Nearly a million people in Wuhan, the capital of China's Hubei province where the Covid-19 pandemic was first recorded, have been placed under a lockdown after four asymptomatic cases were detected, the media reported on Thursday.
According to a BBC report, the lockdown has been imposed in the city's Jiangxia district and the residents have been asked to stay inside their homes or compounds for three days.
Of the four cases, two were reported 48 hours ago as a result of regular testing, which was quickly followed by the third and fourth via contact tracing, the report said.
Soon after, the city's authorities imposed the lockdown.
Wuhan, a city of 12 million people, became popular across the world as the first place where scientists detected the Covid-19. It was also the first city to be put under harsh restrictive measures as the global pandemic broke out in early 2020.
Earlier this week, scientists said there was "compelling evidence" that Wuhan's Huanan seafood and wildlife market was at the centre of the Covid outbreak, says the BBC report.

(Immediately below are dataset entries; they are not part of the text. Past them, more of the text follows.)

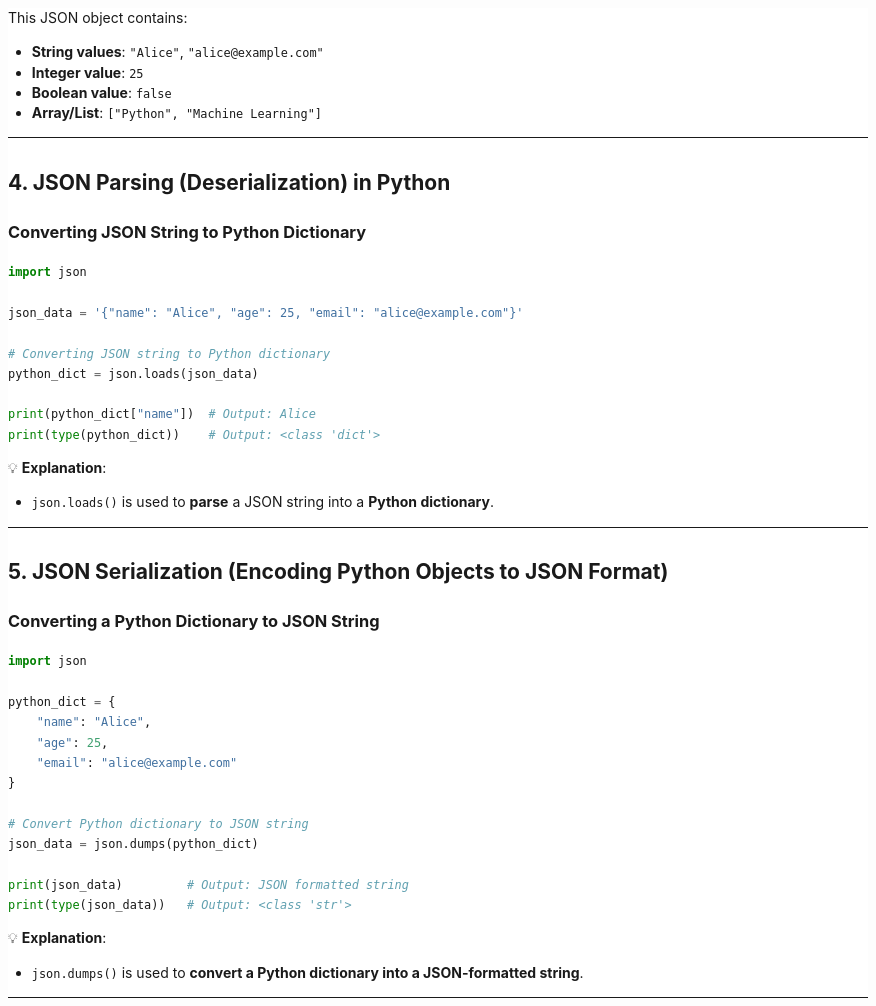 This JSON object contains:  
- **String values**: `"Alice"`, `"alice@example.com"`  
- **Integer value**: `25`  
- **Boolean value**: `false`  
- **Array/List**: `["Python", "Machine Learning"]`

---

## **4. JSON Parsing (Deserialization) in Python**  

### **Converting JSON String to Python Dictionary**  

```python
import json

json_data = '{"name": "Alice", "age": 25, "email": "alice@example.com"}'

# Converting JSON string to Python dictionary
python_dict = json.loads(json_data)

print(python_dict["name"])  # Output: Alice
print(type(python_dict))    # Output: <class 'dict'>
```
💡 **Explanation**:  
- `json.loads()` is used to **parse** a JSON string into a **Python dictionary**.  

---

## **5. JSON Serialization (Encoding Python Objects to JSON Format)**  

### **Converting a Python Dictionary to JSON String**  
```python
import json

python_dict = {
    "name": "Alice",
    "age": 25,
    "email": "alice@example.com"
}

# Convert Python dictionary to JSON string
json_data = json.dumps(python_dict)

print(json_data)         # Output: JSON formatted string
print(type(json_data))   # Output: <class 'str'>
```
💡 **Explanation**:  
- `json.dumps()` is used to **convert a Python dictionary into a JSON-formatted string**.  

---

Two peer-reviewed studies have re-examined information from the initial outbreak in the city.
Meanwhile, China has adopted a "zero Covid-19" strategy under which authorities conduct mass testing, declare strict isolation rules and impose local lockdowns.
In June, Shanghai emerged from a strict two-month lockdown, but residents are still adapting to a "new normal" of frequent mass testing, the BBC report adds.
As of Thursday morning, China has reported a total of 2,167,619 confirmed Covid cases and 14,647 deaths.